Son poco más de las diez de la noche del sábado 4 de octubre y la gente va saliendo medio callada del Estadio Nacional de Santiago de Chile. La selección cubana de fútbol, categoría Sub-20, acaba de perder tres por uno ante Australia. La multitud no va exactamente triste.
Tampoco feliz. Va sobria. Los chilenos se las arreglaron para hinchar por Cuba en cada uno de los tres partidos de la fase de grupos. Frente a Argentina, por ejemplo, se acordaron de que una de nuestras banderas, la de Carlos Manuel de Céspedes, es casi igual que la suya; y de que el rojo del triángulo y el uniforme resulta el mismo que el de su «roja».

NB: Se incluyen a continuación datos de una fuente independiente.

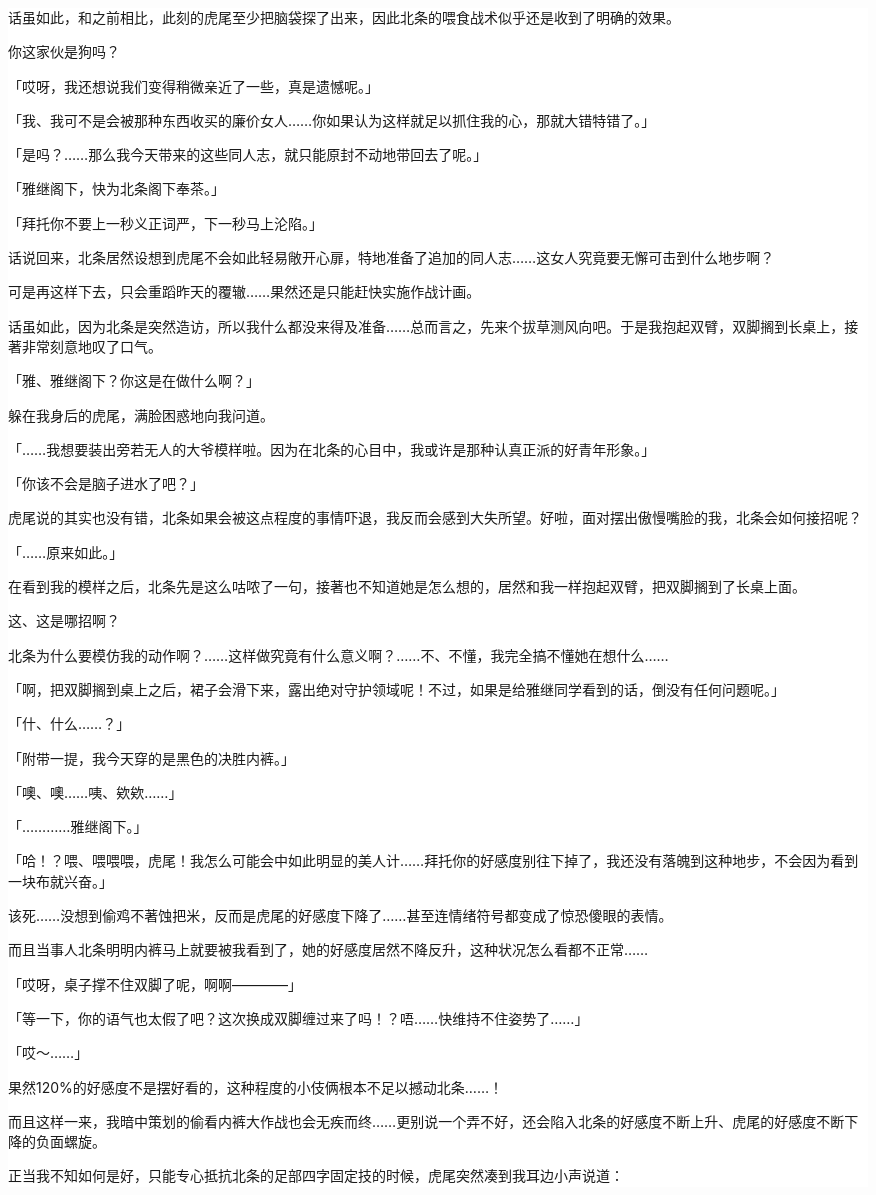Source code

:话虽如此，和之前相比，此刻的虎尾至少把脑袋探了出来，因此北条的喂食战术似乎还是收到了明确的效果。

你这家伙是狗吗？

「哎呀，我还想说我们变得稍微亲近了一些，真是遗憾呢。」

「我、我可不是会被那种东西收买的廉价女人……你如果认为这样就足以抓住我的心，那就大错特错了。」

「是吗？……那么我今天带来的这些同人志，就只能原封不动地带回去了呢。」

「雅继阁下，快为北条阁下奉茶。」

「拜托你不要上一秒义正词严，下一秒马上沦陷。」

话说回来，北条居然设想到虎尾不会如此轻易敞开心扉，特地准备了追加的同人志……这女人究竟要无懈可击到什么地步啊？

可是再这样下去，只会重蹈昨天的覆辙……果然还是只能赶快实施作战计画。

话虽如此，因为北条是突然造访，所以我什么都没来得及准备……总而言之，先来个拔草测风向吧。于是我抱起双臂，双脚搁到长桌上，接著非常刻意地叹了口气。

「雅、雅继阁下？你这是在做什么啊？」

躲在我身后的虎尾，满脸困惑地向我问道。

「……我想要装出旁若无人的大爷模样啦。因为在北条的心目中，我或许是那种认真正派的好青年形象。」

「你该不会是脑子进水了吧？」

虎尾说的其实也没有错，北条如果会被这点程度的事情吓退，我反而会感到大失所望。好啦，面对摆出傲慢嘴脸的我，北条会如何接招呢？

「……原来如此。」

在看到我的模样之后，北条先是这么咕哝了一句，接著也不知道她是怎么想的，居然和我一样抱起双臂，把双脚搁到了长桌上面。

这、这是哪招啊？

北条为什么要模仿我的动作啊？……这样做究竟有什么意义啊？……不、不懂，我完全搞不懂她在想什么……

「啊，把双脚搁到桌上之后，裙子会滑下来，露出绝对守护领域呢！不过，如果是给雅继同学看到的话，倒没有任何问题呢。」

「什、什么……？」

「附带一提，我今天穿的是黑色的决胜内裤。」

「噢、噢……咦、欸欸……」

「…………雅继阁下。」

「哈！？喂、喂喂喂，虎尾！我怎么可能会中如此明显的美人计……拜托你的好感度别往下掉了，我还没有落魄到这种地步，不会因为看到一块布就兴奋。」

该死……没想到偷鸡不著蚀把米，反而是虎尾的好感度下降了……甚至连情绪符号都变成了惊恐傻眼的表情。

而且当事人北条明明内裤马上就要被我看到了，她的好感度居然不降反升，这种状况怎么看都不正常……

「哎呀，桌子撑不住双脚了呢，啊啊————」

「等一下，你的语气也太假了吧？这次换成双脚缠过来了吗！？唔……快维持不住姿势了……」

「哎〜……」

果然120%的好感度不是摆好看的，这种程度的小伎俩根本不足以撼动北条……！

而且这样一来，我暗中策划的偷看内裤大作战也会无疾而终……更别说一个弄不好，还会陷入北条的好感度不断上升、虎尾的好感度不断下降的负面螺旋。

正当我不知如何是好，只能专心抵抗北条的足部四字固定技的时候，虎尾突然凑到我耳边小声说道：
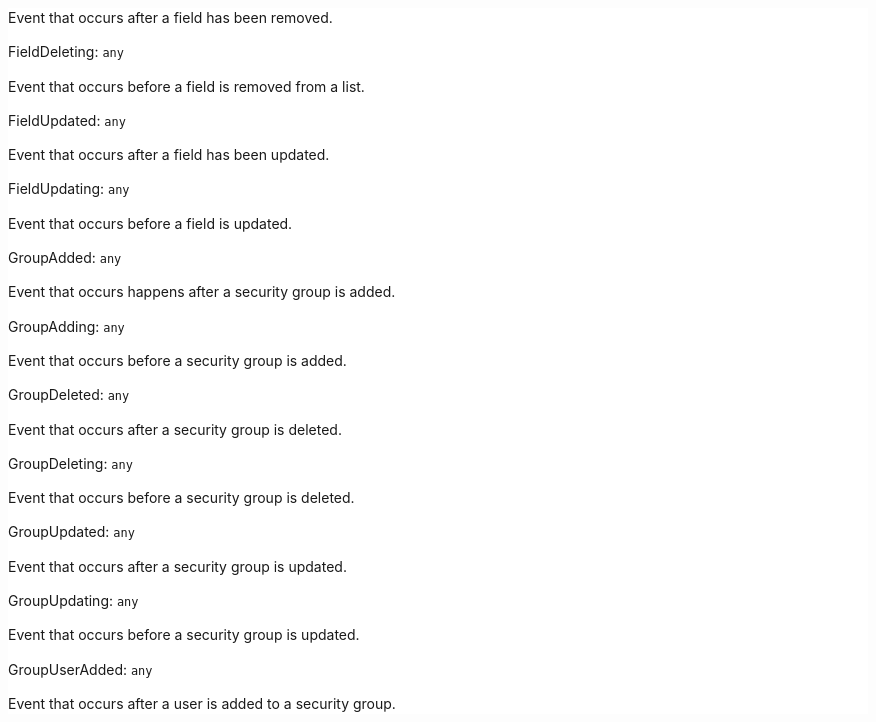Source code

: Event that occurs after a field has been removed.




FieldDeleting: `any`

Event that occurs before a field is removed from a list.




FieldUpdated: `any`

Event that occurs after a field has been updated.




FieldUpdating: `any`

Event that occurs before a field is updated.




GroupAdded: `any`

Event that occurs happens after a security group is added.




GroupAdding: `any`

Event that occurs before a security group is added.




GroupDeleted: `any`

Event that occurs after a security group is deleted.




GroupDeleting: `any`

Event that occurs before a security group is deleted.




GroupUpdated: `any`

Event that occurs after a security group is updated.




GroupUpdating: `any`

Event that occurs before a security group is updated.




GroupUserAdded: `any`

Event that occurs after a user is added to a security group.



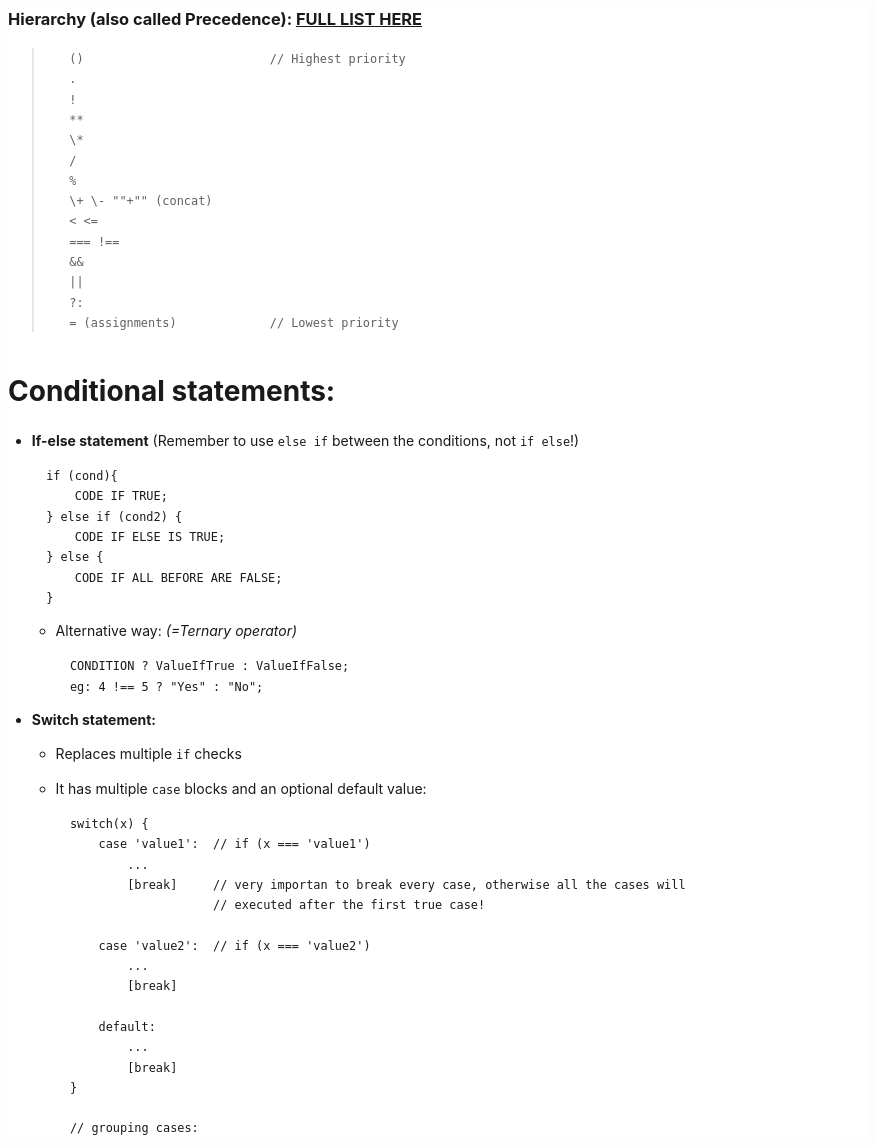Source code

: ### **Hierarchy (also called Precedence):** [FULL LIST HERE](https://www.w3schools.com/js/js_precedence.asp)
      
>        ()                          // Highest priority
>        .
>        !
>        **
>        \*
>        /
>        %
>        \+ \- ""+"" (concat)
>        < <=
>        === !==
>        &&
>        ||
>        ?:
>        = (assignments)             // Lowest priority
  
# Conditional statements: 
- **If-else statement** (Remember to use `else if` between the conditions, not `if else`!)
           
        if (cond){
            CODE IF TRUE;
        } else if (cond2) {
            CODE IF ELSE IS TRUE;
        } else {
            CODE IF ALL BEFORE ARE FALSE;
        }
    - Alternative way: *(=Ternary operator)*

            CONDITION ? ValueIfTrue : ValueIfFalse;
            eg: 4 !== 5 ? "Yes" : "No";

- **Switch statement:**
    - Replaces multiple `if` checks
    - It has multiple `case` blocks and an optional default value:
            
            switch(x) {
                case 'value1':  // if (x === 'value1')
                    ...
                    [break]     // very importan to break every case, otherwise all the cases will
                                // executed after the first true case!

                case 'value2':  // if (x === 'value2')
                    ...
                    [break]

                default:
                    ...
                    [break]
            }

            // grouping cases:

Se dice chilenos y no se habla solo de quienes estuvieron en gradas –que sí, gritaron mucho ante cada oportunidad, aprovechada o no, de los cubiches.
Se dice chilenos y se piensa en los humildes parqueadores de las afueras de los estadios, que daban ánimos a cada cubano que iba entrando; en los voluntarios que conspiraban para ayudar a entrar banderas, las nuestras, que por sus medidas las autoridades no dejaban ingresar; en los guardas de seguridad que aparecían de cuando en vez por el foso, hacían una seña para llamar la mirada y luego preguntar respetuosos por lo que había hecho Cuba.
Cuba en Valparaíso, Cuba en Santiago de Chile… Existe una hermandad silente –muchas veces ni tanto– dada, rica, sentimental, con entendimientos que beben de la memoria, entre ambos pueblos.
Sin que necesariamente medie una consigna política, es difícil no recibir una sonrisa casual, cariñosa, franca, cuando por estas tierras del Cono Sur preguntan de dónde vienes y la respuesta es Cuba.
La diáspora cubana jugó a su vez un papel crucial en los encuentros de la semana. Se movió a una ciudad y a otra, se quedó sin voz con cada pase, sin alma en cada uno de los cuatro goles, no dejó escapar ni un insulto altisonante de cara a la decepción de tropiezos, derrotas y, a fin de cuentas, la eliminación.
Los cubanos que por equis, ye o zeta, duermen por estos días bajo los vientos fríos de la cordillera de los Andes, llevaron a los hombros, a los brazos, a las gradas, con un orgullo tremendo, la enseña nacional, y cuando el marcador y el reloj anunciaban que irremediablemente ya no se podía, ellos se aseguraron de gritar a coro, repetidamente, «¡Sí se puede!».
Después de cada derrota o empate, se quedaron en la grada baja dando ánimos, estirando las manos y los rostros que irían a estrechar y besar, respectivamente, los jugadores jóvenes.
Son poco más de las diez de la noche del sábado 4 de octubre y la gente va saliendo medio callada del Estadio Nacional de Santiago de Chile. Algún que otro acento de Cuba puede escucharse. Nadie llora.
Se marcó gol en todos los partidos, se empató con Italia, se jugó lo más bonito que se pudo, se cantó el himno en un Mundial, se sacó la bandera.
Se hizo lo que nunca se había hecho, y eso se llama hacer historia. La gente, en la medida de lo posible, y lo posible es mucho, fue feliz.